Fatimah mengangguk. “Keluarga saya suka makanan sederhana, yang diturunkan dari generasi ke generasi – seperti bubur. Tapi… shahi tukda adalah favorit kami. Itu terbang segera setelah tamu tiba,” katanya.
Resep shahi tukda Sumaiya:
Shahi dalam bahasa Urdu berarti kerajaan, dan tukda berarti sepotong. Jadi makanan penutup ini adalah karya kerajaan, tidak hanya namanya, tapi juga rasanya. Diyakini bahwa shahi tukda adalah makanan berbuka puasa favorit para kaisar Mughal.
Bahan-bahan
- 4 potong roti
- 1/2 gelas air
- 3 cangkir susu
- 1/2 cangkir ghee
- 1/2 gelas gula
- 8-10 helai kunyit
- 2 sejumput bubuk kapulaga hijau
- kacang mete, pistachio, dan almond cincang halus (untuk hiasan)
Cara mempersiapkan:
- Anda dapat menggunakan roti basi atau kering untuk ini, atau Anda dapat mengeluarkan irisan roti dari kantong beberapa jam sebelumnya, ini memungkinkan roti sedikit mengering.

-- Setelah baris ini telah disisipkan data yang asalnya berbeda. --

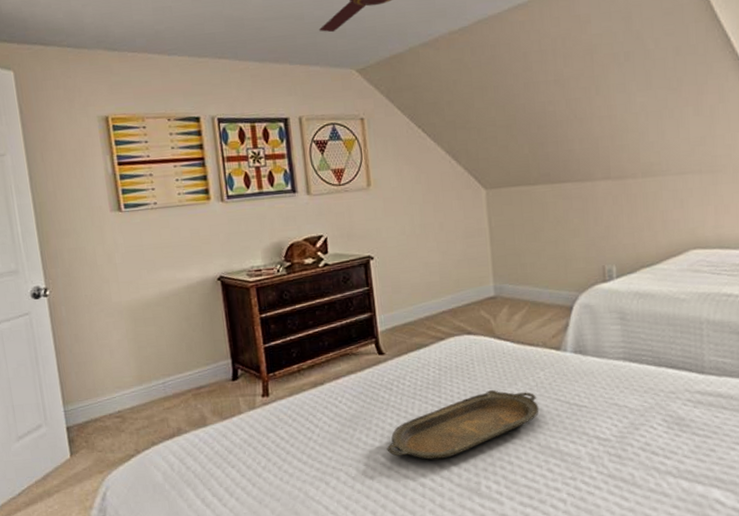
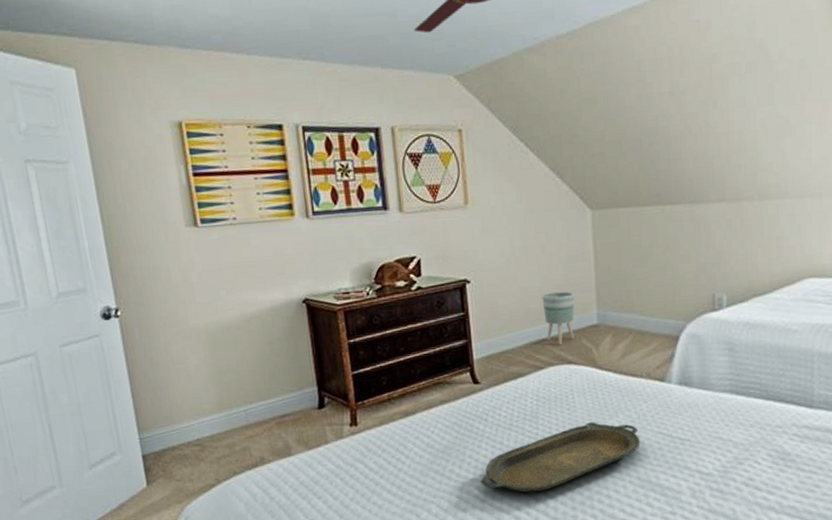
planter: none [441,265,473,316] -> present [542,291,575,345]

- Membuat sirup gula: Panaskan air dan gula dalam panci. Setelah gula larut, tambahkan setengah dari helai kunyit. Rebus hingga sirup mengental, lalu matikan api dan sisihkan.
- Membuat rabri: Panaskan susu di panci lain di atas api sedang. Terus diaduk sampai berkurang menjadi seperempat dari jumlah aslinya. Tambahkan bubuk kapulaga dan sedikit kunyit sambil terus diaduk. Setelah lima menit, angkat panci dari kompor dan biarkan dingin. Ini semakin mempertebal rabri.
- Goreng roti: Potong roti menjadi segitiga dan goreng dalam ghee (mentega) sampai berwarna cokelat keemasan. Anda juga bisa menggorengnya dalam wajan seperti roti panggang Prancis dengan sedikit ghee, atau mengoleskan ghee leleh di atasnya dan memanggangnya di oven sampai renyah.
- Mempermanis roti: Rendam setiap irisan yang digoreng atau dipanggang dalam sirup gula selama sekitar satu menit dan taruh di atas piring saji.
- Hiasi: Terakhir, tuangkan rabri di atas irisan dan hiasi dengan kacang mete cincang, pistachio, dan almond. Sajikan hangat atau dingin.